### Consigne
Mettez en forme l'intégralité du texte ci-dessous en liste JSON de chaînes, à raison d'une chaîne par ligne, sans les lignes vides. Omettez les images dans la réponse.

### Données à traiter

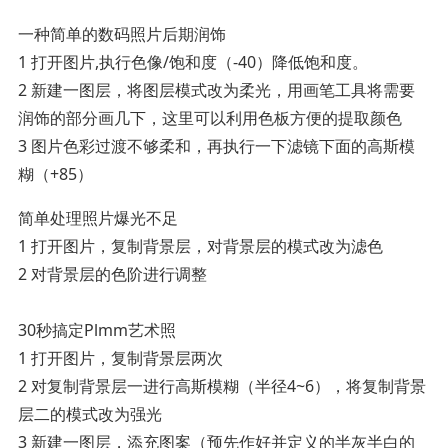
一种简单的数码照片后期润饰
1 打开图片,执行色像/饱和度（-40）降低饱和度。
2 新建一图层，将图层模式改为柔光，用画笔工具将需要
润饰的部分画几下，这里可以利用色板方便的提取颜色
3 图片色彩过渡不够柔和，再执行一下滤镜下面的高斯模
糊（+85）
简单处理照片爆光不足
1 打开图片，复制背景层，对背景层的模式改为滤色
2 对背景层的色阶进行调整
30秒搞定Plmm艺术照
1 打开图片，复制背景层两次
2 对复制背景层一进行高斯模糊（半径4~6），将复制背景
层二的模式改为强光
3 新建一图层，添充图案（预先作好并定义的半灰半白的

### Solution proposée
[
  "一种简单的数码照片后期润饰",
  "1 打开图片,执行色像/饱和度（-40）降低饱和度。",
  "2 新建一图层，将图层模式改为柔光，用画笔工具将需要",
  "润饰的部分画几下，这里可以利用色板方便的提取颜色",
  "3 图片色彩过渡不够柔和，再执行一下滤镜下面的高斯模",
  "糊（+85）",
  "简单处理照片爆光不足",
  "1 打开图片，复制背景层，对背景层的模式改为滤色",
  "2 对背景层的色阶进行调整",
  "30秒搞定Plmm艺术照",
  "1 打开图片，复制背景层两次",
  "2 对复制背景层一进行高斯模糊（半径4~6），将复制背景",
  "层二的模式改为强光",
  "3 新建一图层，添充图案（预先作好并定义的半灰半白的"
]